Eine gute Teamkultur ist zentral
Eine gute Teamkultur ist laut der Dozentin zentral. Sowohl wenn Mitarbeitende Anzeichen einer Erkrankung zeigen als auch wenn jemand nach einer Erkrankung wieder in den Arbeitsprozess eingegliedert werden soll. Und: «Zur Verminderung des Risikos für schwierige Wiedereingliederungen empfiehlt sich oft die zielgerichtete Begleitung durch externe Organisationen», sagt Irene Etzer-Hofer.
Bei Jasmin Schmid war die Wiedereingliederung zunächst nicht erfolgreich. Kaum zurück am Arbeitsplatz, war sie mit derselben Arbeitslast konfrontiert wie vor der Depression – nach erneuter Krankschreibung zog sie die Konsequenzen.

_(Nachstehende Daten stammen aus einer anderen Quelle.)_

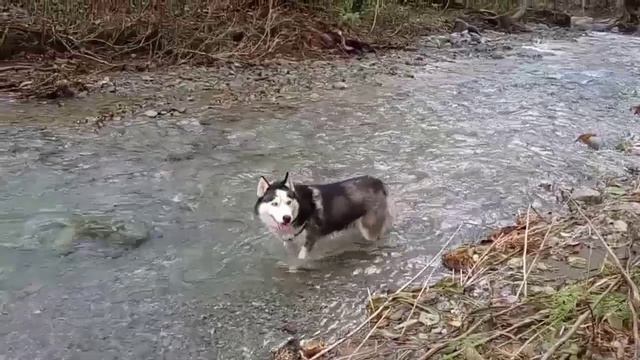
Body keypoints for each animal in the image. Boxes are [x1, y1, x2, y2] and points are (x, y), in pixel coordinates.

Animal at [254, 172, 392, 262]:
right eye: (275, 204)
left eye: (289, 202)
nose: (286, 218)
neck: (300, 211)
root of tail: (377, 182)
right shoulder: (289, 242)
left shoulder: (310, 238)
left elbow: (301, 257)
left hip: (369, 229)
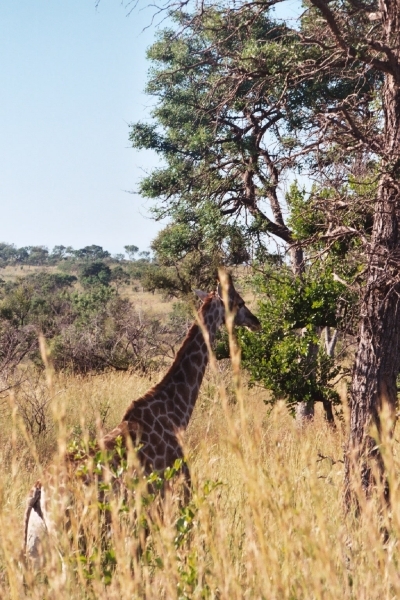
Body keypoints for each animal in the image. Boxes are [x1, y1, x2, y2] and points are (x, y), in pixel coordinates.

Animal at [24, 274, 262, 564]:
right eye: (239, 302)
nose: (256, 321)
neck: (176, 413)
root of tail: (38, 490)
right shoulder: (176, 493)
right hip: (73, 536)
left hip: (38, 545)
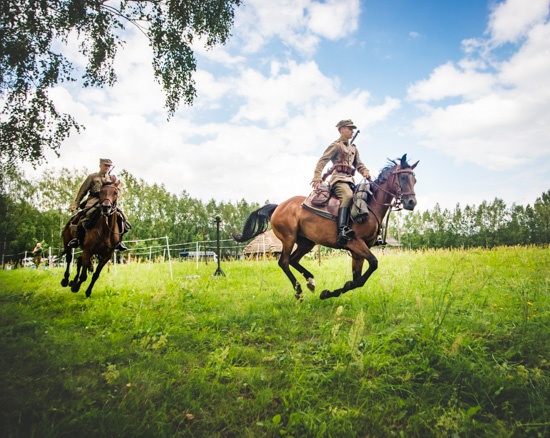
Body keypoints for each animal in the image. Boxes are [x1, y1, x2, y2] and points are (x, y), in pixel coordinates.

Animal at [232, 152, 418, 300]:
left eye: (414, 179)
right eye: (402, 177)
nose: (411, 202)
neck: (369, 205)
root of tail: (278, 207)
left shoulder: (357, 252)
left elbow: (357, 280)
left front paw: (331, 292)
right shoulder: (355, 243)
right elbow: (372, 264)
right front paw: (330, 292)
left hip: (307, 242)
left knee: (293, 260)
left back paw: (311, 281)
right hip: (288, 238)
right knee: (283, 262)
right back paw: (299, 291)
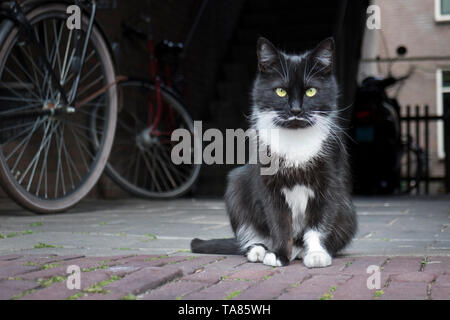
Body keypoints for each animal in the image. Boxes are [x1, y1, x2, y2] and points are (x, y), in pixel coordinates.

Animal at [192, 37, 356, 268]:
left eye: (311, 91)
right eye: (280, 91)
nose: (296, 110)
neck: (295, 138)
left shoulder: (330, 179)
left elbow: (319, 221)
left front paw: (316, 253)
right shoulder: (268, 183)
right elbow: (279, 222)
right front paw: (278, 254)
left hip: (347, 211)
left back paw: (300, 250)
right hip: (237, 183)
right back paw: (258, 250)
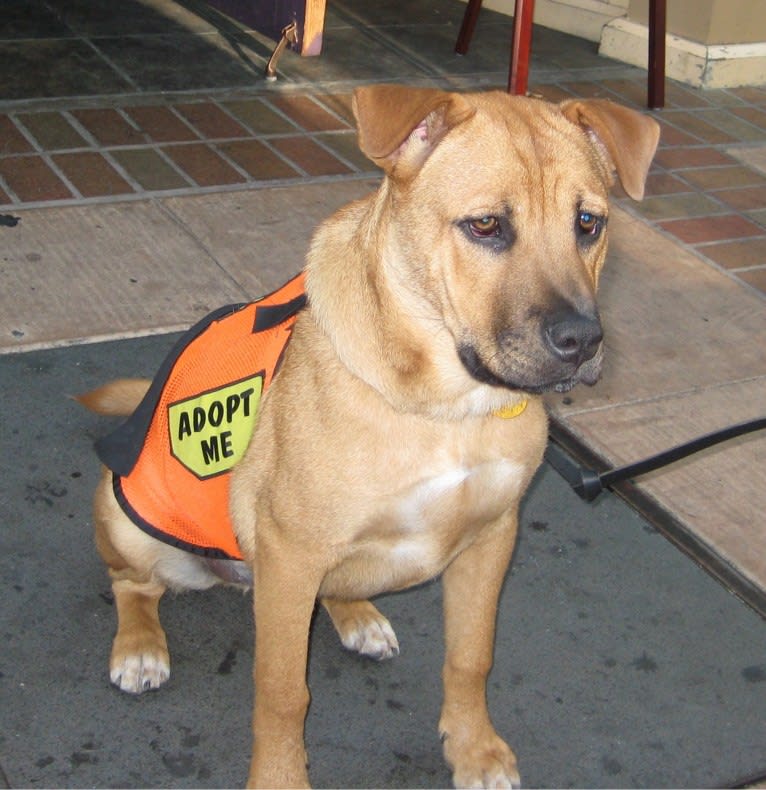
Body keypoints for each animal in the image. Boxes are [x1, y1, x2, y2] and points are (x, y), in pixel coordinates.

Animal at [82, 83, 660, 788]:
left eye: (588, 223)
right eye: (486, 226)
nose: (581, 341)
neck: (449, 408)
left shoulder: (492, 538)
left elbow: (472, 657)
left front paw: (474, 748)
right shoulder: (291, 551)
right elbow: (283, 691)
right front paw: (280, 776)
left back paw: (356, 615)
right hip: (129, 522)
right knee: (132, 585)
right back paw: (139, 646)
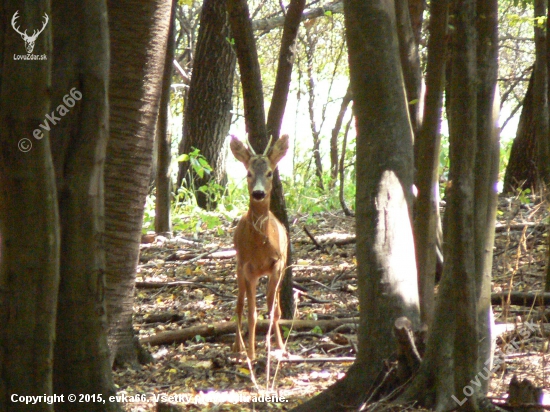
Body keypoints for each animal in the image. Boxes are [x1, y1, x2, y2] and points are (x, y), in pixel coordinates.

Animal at [231, 134, 292, 358]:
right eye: (248, 173)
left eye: (269, 173)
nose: (258, 193)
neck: (261, 247)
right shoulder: (248, 267)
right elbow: (252, 314)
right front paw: (251, 354)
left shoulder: (279, 263)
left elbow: (274, 310)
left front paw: (281, 348)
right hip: (239, 267)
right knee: (239, 305)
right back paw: (238, 346)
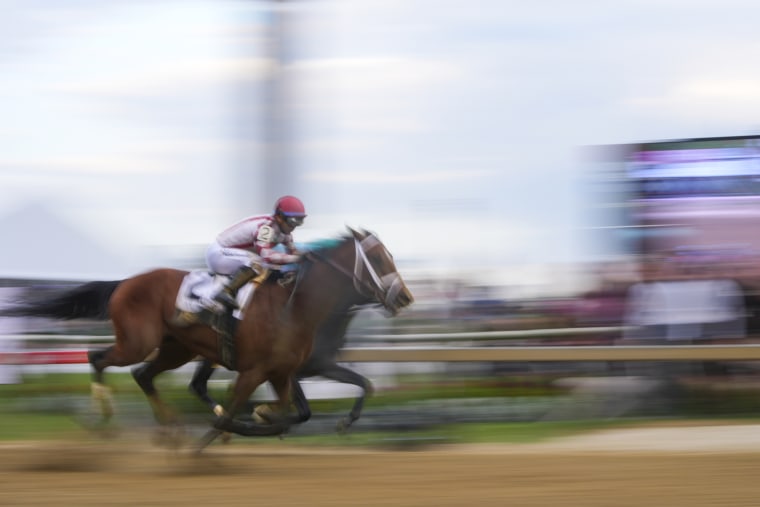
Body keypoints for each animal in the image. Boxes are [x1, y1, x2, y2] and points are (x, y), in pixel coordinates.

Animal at [189, 303, 375, 435]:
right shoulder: (287, 372)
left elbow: (364, 382)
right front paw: (263, 414)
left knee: (201, 385)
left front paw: (345, 422)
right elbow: (302, 411)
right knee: (199, 385)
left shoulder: (324, 367)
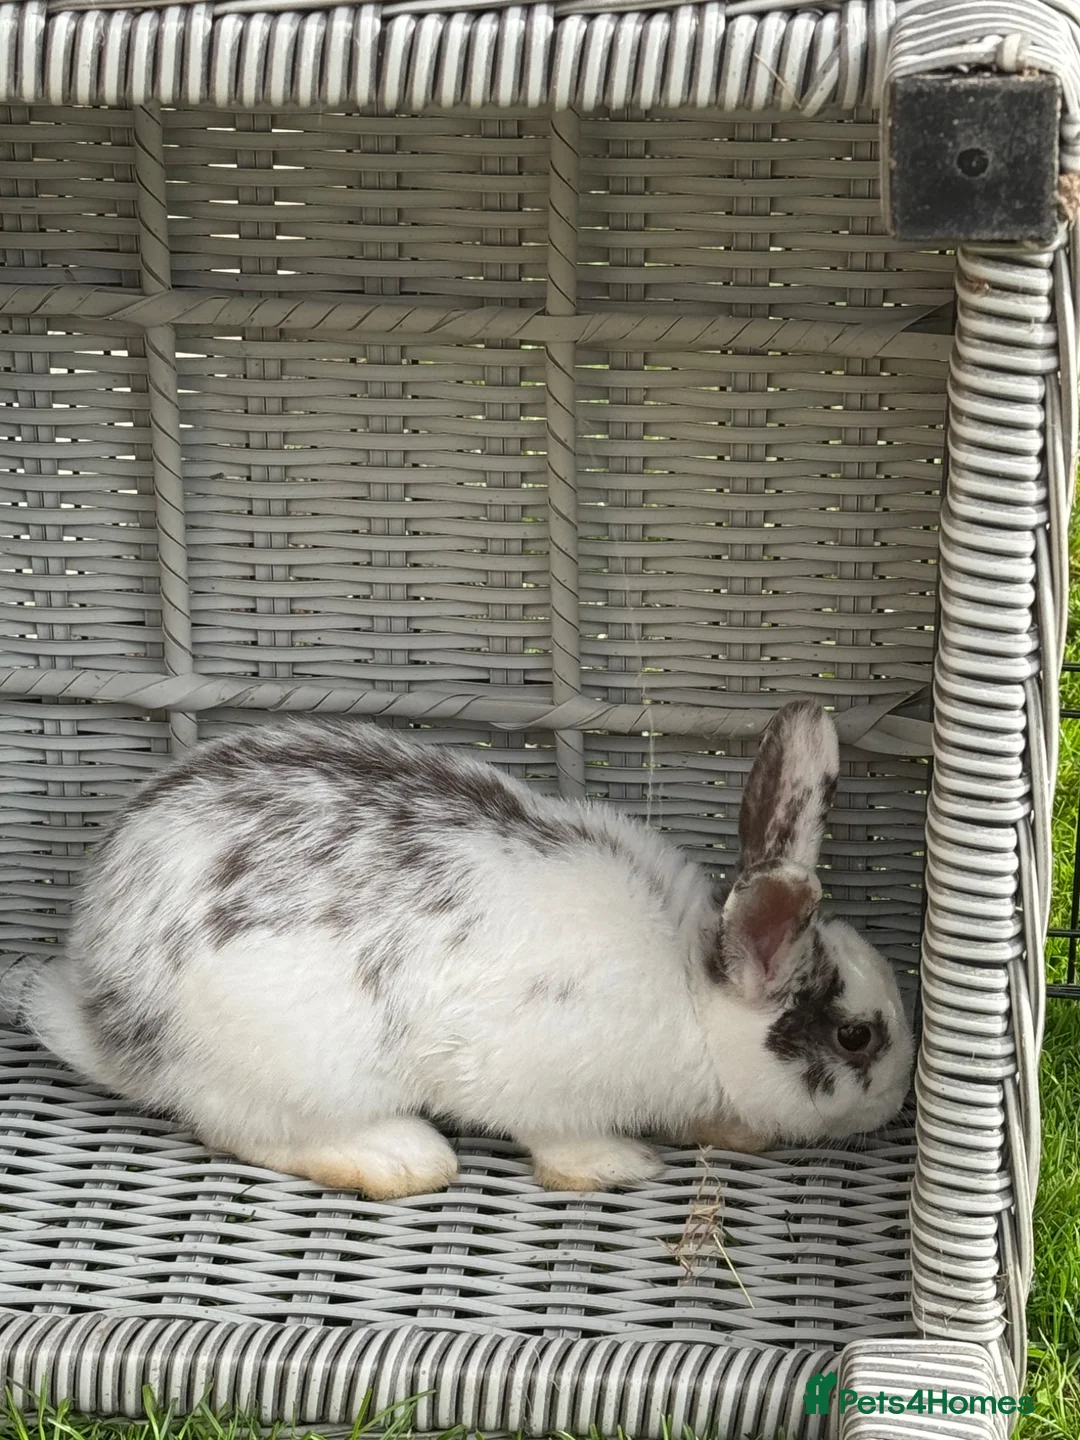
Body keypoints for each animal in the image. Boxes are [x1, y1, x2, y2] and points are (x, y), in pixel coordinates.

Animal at [28, 700, 914, 1199]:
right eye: (856, 1037)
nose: (897, 1101)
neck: (693, 1000)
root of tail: (104, 1011)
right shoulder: (535, 1081)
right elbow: (559, 1141)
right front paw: (616, 1166)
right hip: (295, 1065)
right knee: (243, 1128)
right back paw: (401, 1158)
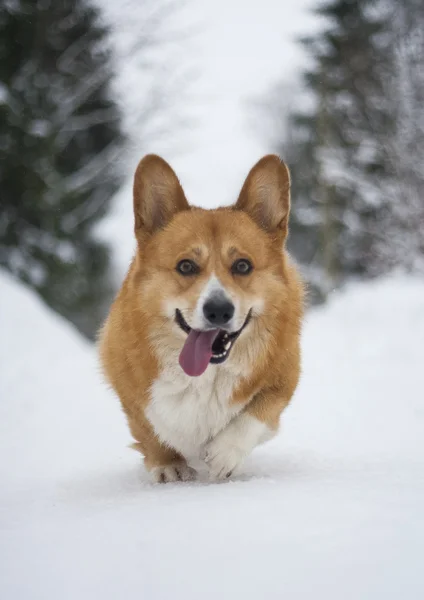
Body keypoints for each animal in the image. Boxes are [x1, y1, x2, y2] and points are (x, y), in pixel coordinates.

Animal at [98, 155, 304, 482]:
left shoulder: (284, 378)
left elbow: (259, 412)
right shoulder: (128, 388)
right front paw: (168, 465)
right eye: (186, 266)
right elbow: (148, 426)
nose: (218, 310)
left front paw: (224, 454)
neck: (206, 376)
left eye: (243, 265)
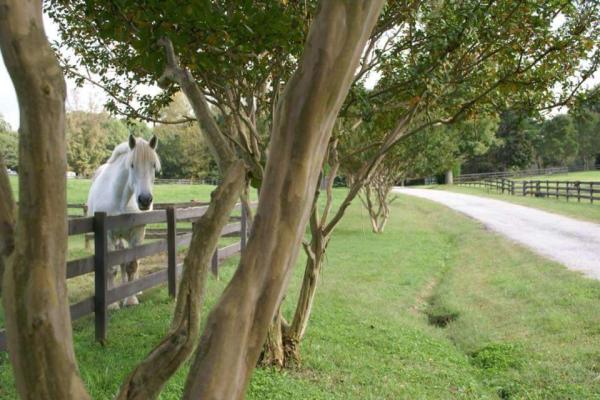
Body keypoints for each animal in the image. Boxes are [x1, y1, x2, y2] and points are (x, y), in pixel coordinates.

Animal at [87, 136, 161, 308]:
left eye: (153, 165)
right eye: (132, 165)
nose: (145, 200)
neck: (121, 199)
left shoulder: (137, 231)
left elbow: (132, 265)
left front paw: (131, 299)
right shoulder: (107, 235)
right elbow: (110, 268)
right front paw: (112, 304)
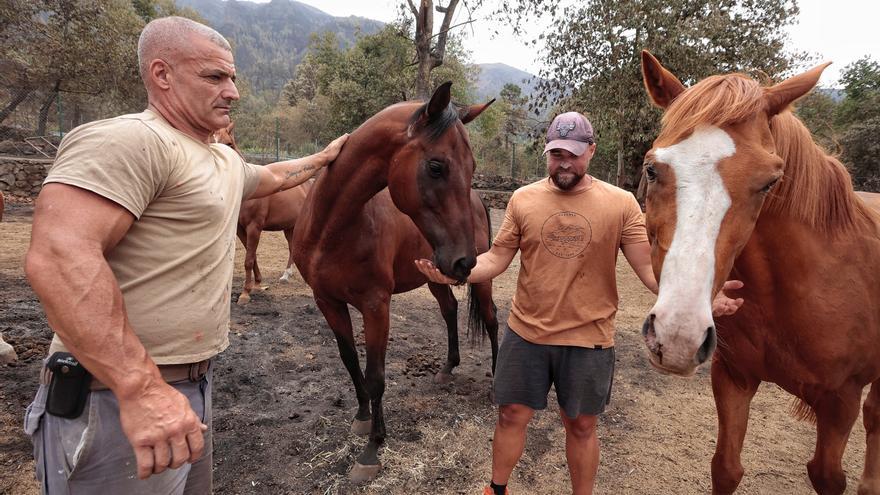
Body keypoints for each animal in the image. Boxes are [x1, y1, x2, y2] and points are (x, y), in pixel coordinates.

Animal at [211, 123, 312, 306]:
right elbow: (252, 256)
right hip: (289, 227)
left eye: (229, 144)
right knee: (291, 247)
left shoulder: (254, 227)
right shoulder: (240, 229)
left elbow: (248, 260)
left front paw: (245, 294)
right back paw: (286, 275)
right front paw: (257, 284)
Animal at [288, 83, 496, 482]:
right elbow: (350, 359)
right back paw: (447, 368)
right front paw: (362, 417)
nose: (464, 261)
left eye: (474, 167)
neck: (332, 229)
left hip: (481, 281)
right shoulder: (327, 302)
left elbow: (376, 375)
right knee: (449, 310)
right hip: (436, 277)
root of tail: (481, 201)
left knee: (492, 319)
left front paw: (372, 449)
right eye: (436, 166)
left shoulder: (376, 305)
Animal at [640, 51, 880, 495]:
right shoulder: (734, 378)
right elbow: (725, 468)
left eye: (769, 182)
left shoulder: (841, 402)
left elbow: (828, 475)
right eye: (651, 168)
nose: (677, 337)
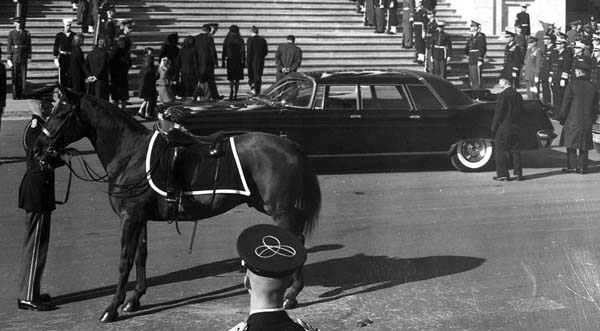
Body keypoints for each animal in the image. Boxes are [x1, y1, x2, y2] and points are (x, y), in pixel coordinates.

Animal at [34, 88, 322, 324]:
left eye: (61, 113)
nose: (38, 147)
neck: (132, 156)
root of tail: (291, 145)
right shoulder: (140, 218)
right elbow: (140, 256)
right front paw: (135, 299)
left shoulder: (130, 217)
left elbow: (124, 261)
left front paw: (112, 307)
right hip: (269, 206)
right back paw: (292, 290)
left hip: (279, 210)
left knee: (294, 242)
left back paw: (291, 293)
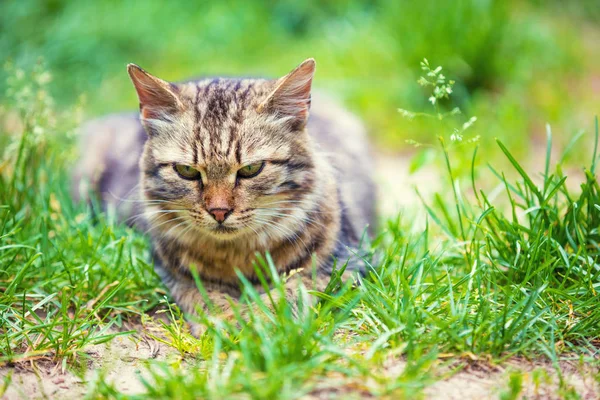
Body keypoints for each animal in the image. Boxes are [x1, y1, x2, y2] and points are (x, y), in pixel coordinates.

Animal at [74, 59, 376, 334]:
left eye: (251, 169)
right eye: (186, 171)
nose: (219, 211)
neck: (237, 257)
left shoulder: (345, 263)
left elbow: (290, 290)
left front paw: (258, 320)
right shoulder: (174, 273)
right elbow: (206, 297)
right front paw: (229, 321)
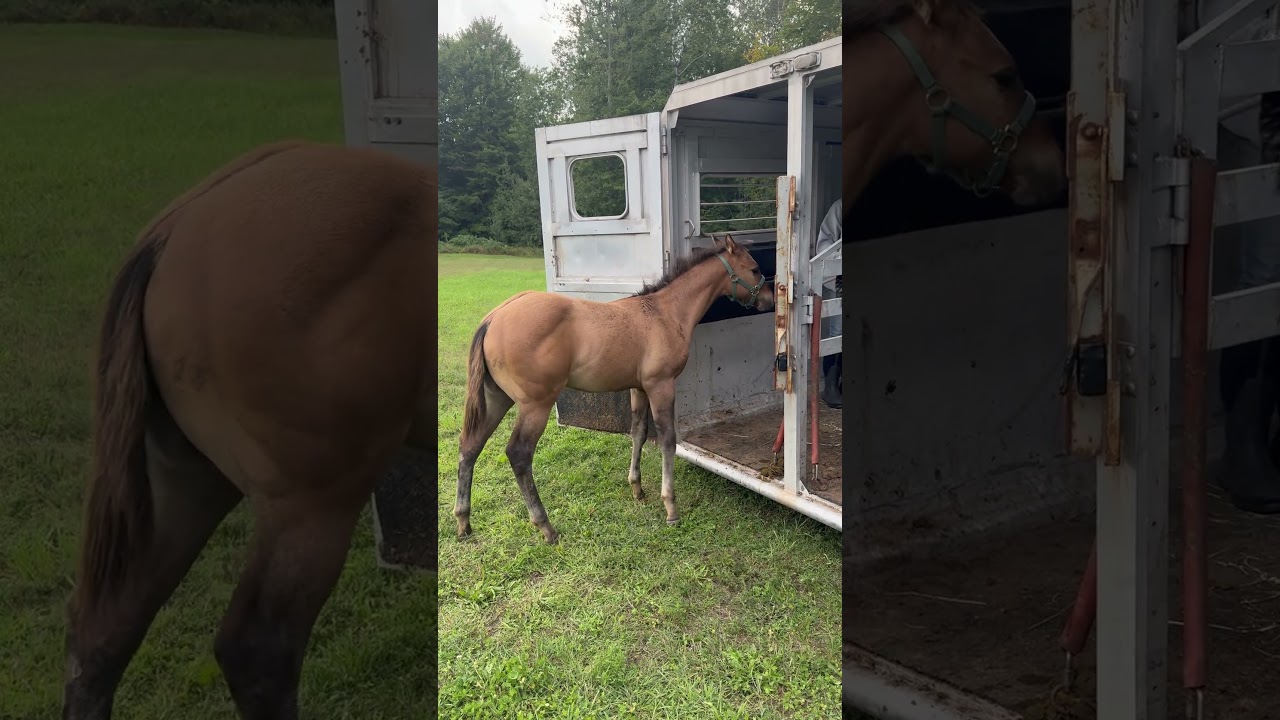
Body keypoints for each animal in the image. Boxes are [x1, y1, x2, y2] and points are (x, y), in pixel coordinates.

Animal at [455, 236, 773, 544]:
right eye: (755, 269)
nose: (769, 300)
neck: (665, 313)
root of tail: (493, 319)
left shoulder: (638, 388)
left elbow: (638, 433)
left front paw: (637, 489)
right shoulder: (661, 385)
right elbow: (667, 439)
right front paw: (670, 507)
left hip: (496, 398)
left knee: (470, 446)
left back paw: (463, 522)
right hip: (536, 404)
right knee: (518, 454)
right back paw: (546, 527)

Heute arbeitet die Sozialarbeiterin in einer Institution, die auf dasselbe Wert legt wie sie selbst: unter anderem auf die psychische Gesundheit der Mitarbeitenden.
Lernen, im Moment zu sein: Mindfulness@ZHAW
Bei Prüfungsangst und Unruhe, bei Termindruck und Unkonzentriertheit: Achtsamkeit kann dabei helfen, sich zu entspannen und Momente der Ruhe zu finden, wenn alles gerade etwas (zu) viel ist. Auch zur Prävention von Stress können Achtsamkeitsübungen beitragen. Bei diesen geht es im Kern darum, zu lernen, ganz im Moment zu sein, etwa mit Atemübungen. Seit der Pandemie bieten die ZHAW-Departemente Angewandte Psychologie und School of Management and Law unter dem Namen Mindfulness@ZHAW gemeinsam Achtsamkeitskurse an. Ein Team rund um Jennifer Bagehorn, Dozentin und Forscherin an der School of Management and Law, führt mehrmals wöchentlich Mindfulness-Sessions auf Zoom durch. Die 20-minütigen Sessions sind gratis und richten sich an Studierende, Mitarbeitende, Alumni und andere Interessierte. Zum Semesterstart finden jeweils Einführungsveranstaltungen statt, in denen Hintergrundwissen über Mindfulness und mentale Gesundheit vermittelt wird.
Das Team arbeitet mehrheitlich ehrenamtlich. Und stellt fest, dass das Bedürfnis für das Angebot klar da ist: «Bislang haben wir nur positive Rückmeldungen erhalten», sagt Jennifer Bagehorn. «Eine Studierende hat uns beispielsweise geschrieben, dass sie Übungen schon oft angewendet hat, um Angstzustände und Panikattacken zu vermindern, besonders vor Prüfungen.»